** EXCERPTED RECORDS **

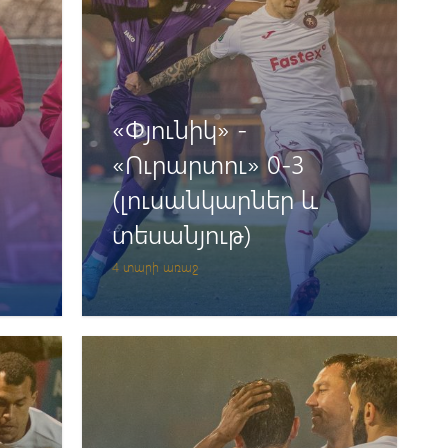
«Փյունիկ» -
«Ուրարտու» 0-3
(լուսանկարներ և
տեսանյութ)
4 տարի առաջ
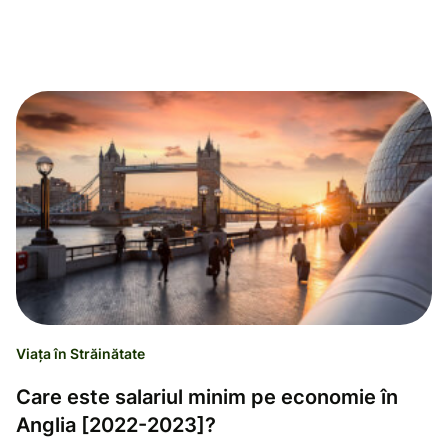
Viața în Străinătate
Care este salariul minim pe economie în
Anglia [2022-2023]?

** TASK STATEMENT **
Write out the listing word for word, omitting the pictures it holds.

** ANSWER FOR THIS EXERCISE **
«Փյունիկ» -
«Ուրարտու» 0-3
(լուսանկարներ և
տեսանյութ)
4 տարի առաջ
Viața în Străinătate
Care este salariul minim pe economie în
Anglia [2022-2023]?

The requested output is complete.